An Investment Incentive Agreement (IIA) has been signed between the government of India and the government of the United States of America at Tokyo, Japan. The IIA was signed on Monday by India Foreign Secretary Vinay Kwatra and US International Development Finance Corporation (DFC) CEO Scott Nathan.
The IIA agreement will replace the Investment Incentive Agreement signed between the government of India and the government of the United States of America in the year 1997. Since the signing of the earlier IIA in 1997, numerous notable developments have taken place. These include the creation of a new agency called DFC, a development finance agency of the US government.
DFC invests in development projects primarily in lower- and middle-income countries. It is a successor agency of the former Overseas Private Investment Corporation (OPIC) after the enactment of a recent legislation of USA, the BUILD Act 2018.
What is the significance of IIA?
The IIA has been signed to keep pace with the additional investment support programmes offered by the DFC, such as debt, equity investment, investment guarantee, investment insurance or reinsurance, feasibility studies for potential projects and grants.

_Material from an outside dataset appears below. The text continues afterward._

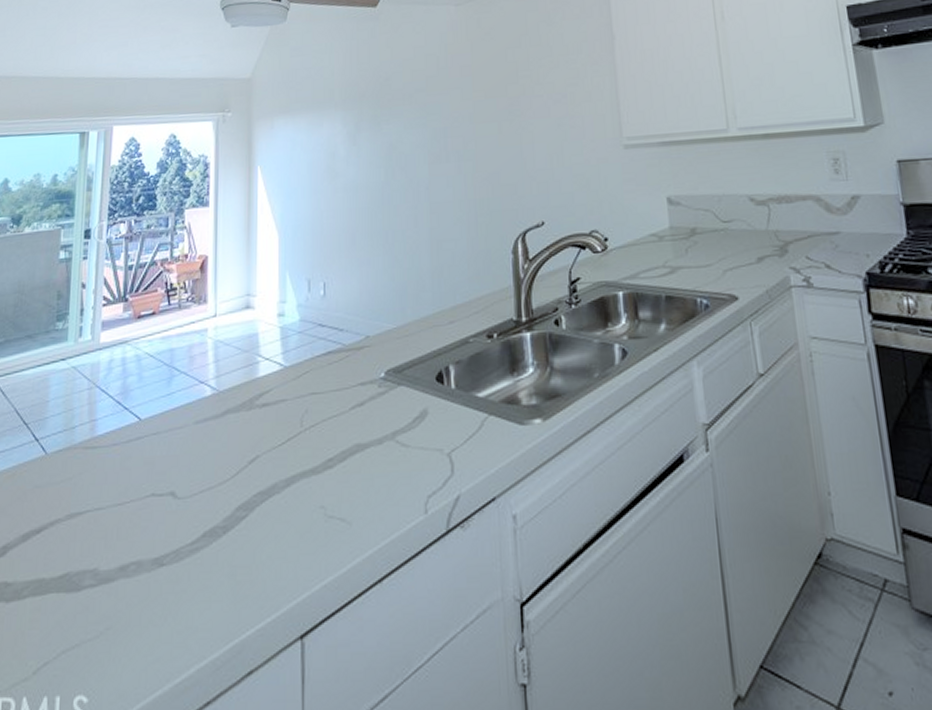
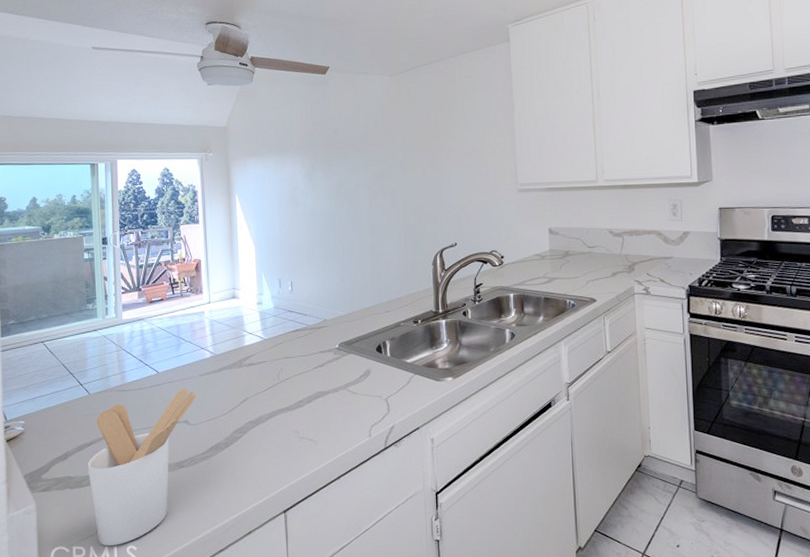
utensil holder: none [32,442,190,697] -> present [87,388,197,546]

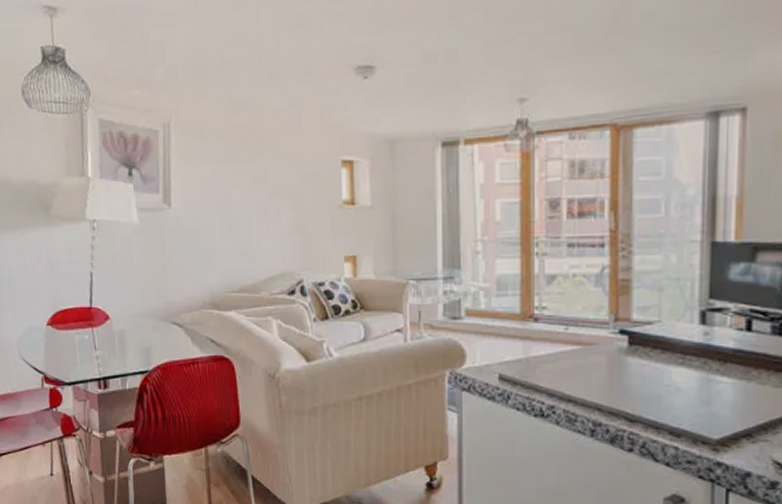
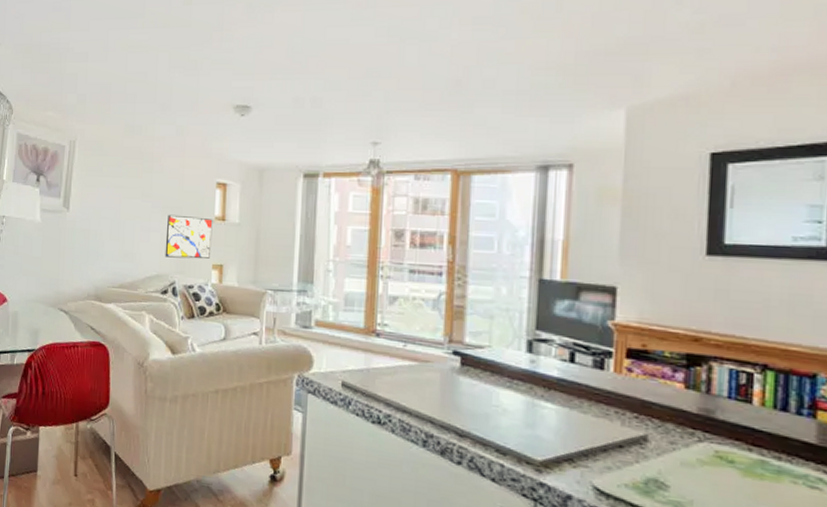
wall art: none [287,202,341,252] -> present [165,214,213,259]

The latest agreement is the legal requirement for DFC to continue providing investment support in India. It is worth mentioning here that DFC or their predecessor agencies, active in India since 1974, have so far provided investment support worth $5.8 billion of which $2.9 billion is still outstanding.
DFC has offered investment support in India in sectors that matter for development like Covid-19 vaccine manufacturing, healthcare financing, renewable energy, SME financing, financial inclusion, infrastructure etc.
Further, it is expected that signing of IIA agreement would lead to enhanced investment support provided by DFC in India, which in turn would lead to India’s development.